• Instructions for the task: Copy every line of the material below word for word, without the picture markers.

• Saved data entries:
....
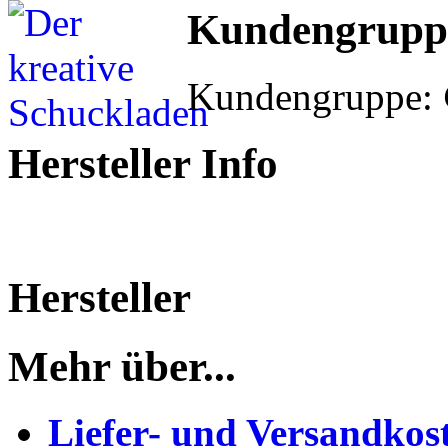
Kundengrupp
Kundengruppe:
Hersteller Info
Hersteller
Mehr über...
Liefer- und Versandkos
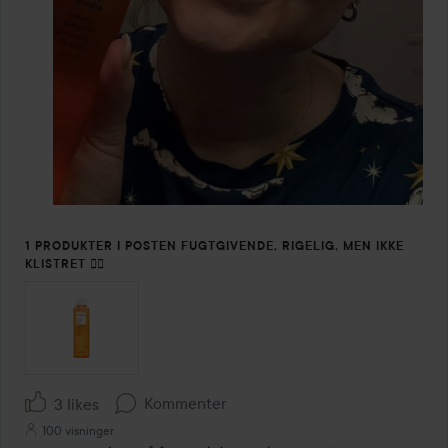
1 PRODUKTER I POSTEN FUGTGIVENDE, RIGELIG, MEN IKKE
KLISTRET 👌🏼
Kommenter
3 likes
100 visninger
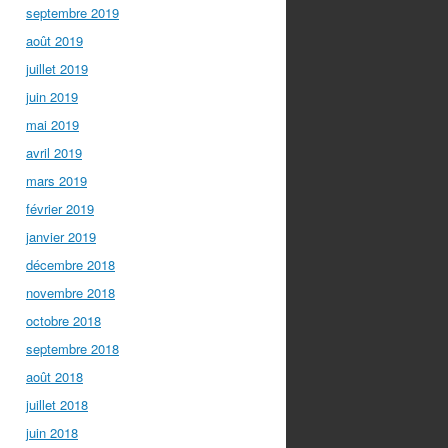
septembre 2019
août 2019
juillet 2019
juin 2019
mai 2019
avril 2019
mars 2019
février 2019
janvier 2019
décembre 2018
novembre 2018
octobre 2018
septembre 2018
août 2018
juillet 2018
juin 2018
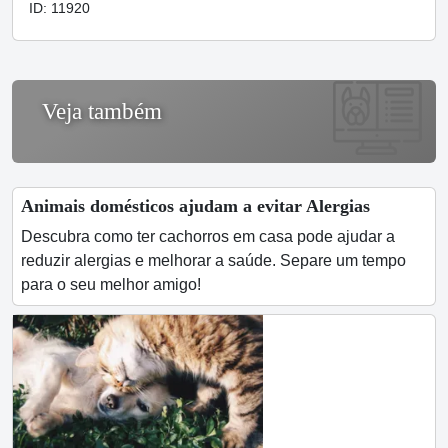
ID: 11920
Veja também
Animais domésticos ajudam a evitar Alergias
Descubra como ter cachorros em casa pode ajudar a
reduzir alergias e melhorar a saúde. Separe um tempo
para o seu melhor amigo!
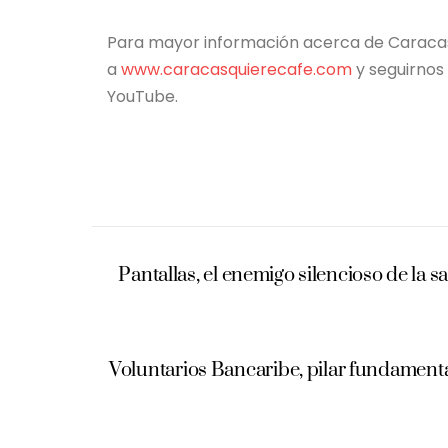
Para mayor información acerca de Caracas 
a
www.caracasquierecafe.com
y seguirnos
YouTube.
Pantallas, el enemigo silencioso de la sa
Voluntarios Bancaribe, pilar fundamenta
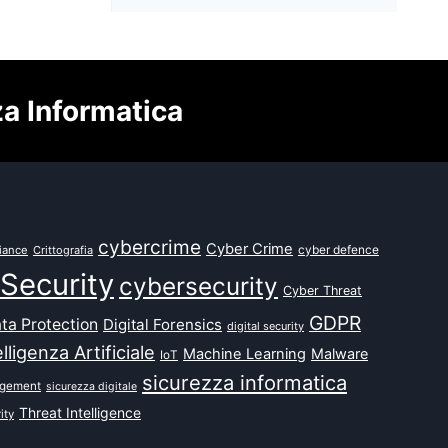
za Informatica
cybercrime
Cyber Crime
cyber defence
iance
Crittografia
Security
cybersecurity
Cyber Threat
GDPR
ta Protection
Digital Forensics
digital security
elligenza Artificiale
Machine Learning
Malware
IoT
sicurezza informatica
agement
sicurezza digitale
Threat Intelligence
ity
....
• Answer to this task:
Kundengrupp
Kundengruppe:
Hersteller Info
Hersteller
Mehr über...
Liefer- und Versandkos
1 PRODUKTER I POSTEN FUGTGIVENDE, RIGELIG, MEN IKKE
KLISTRET 👌🏼
Kommenter
3 likes
100 visninger
septembre 2019
août 2019
juillet 2019
juin 2019
mai 2019
avril 2019
mars 2019
février 2019
janvier 2019
décembre 2018
novembre 2018
octobre 2018
septembre 2018
août 2018
juillet 2018
juin 2018
ID: 11920
Veja também
Animais domésticos ajudam a evitar Alergias
Descubra como ter cachorros em casa pode ajudar a
reduzir alergias e melhorar a saúde. Separe um tempo
para o seu melhor amigo!
Para mayor información acerca de Caracas 
a
www.caracasquierecafe.com
y seguirnos
YouTube.
Pantallas, el enemigo silencioso de la sa
Voluntarios Bancaribe, pilar fundamenta
za Informatica
cybercrime
Cyber Crime
cyber defence
iance
Crittografia
Security
cybersecurity
Cyber Threat
GDPR
ta Protection
Digital Forensics
digital security
elligenza Artificiale
Machine Learning
Malware
IoT
sicurezza informatica
agement
sicurezza digitale
Threat Intelligence
ity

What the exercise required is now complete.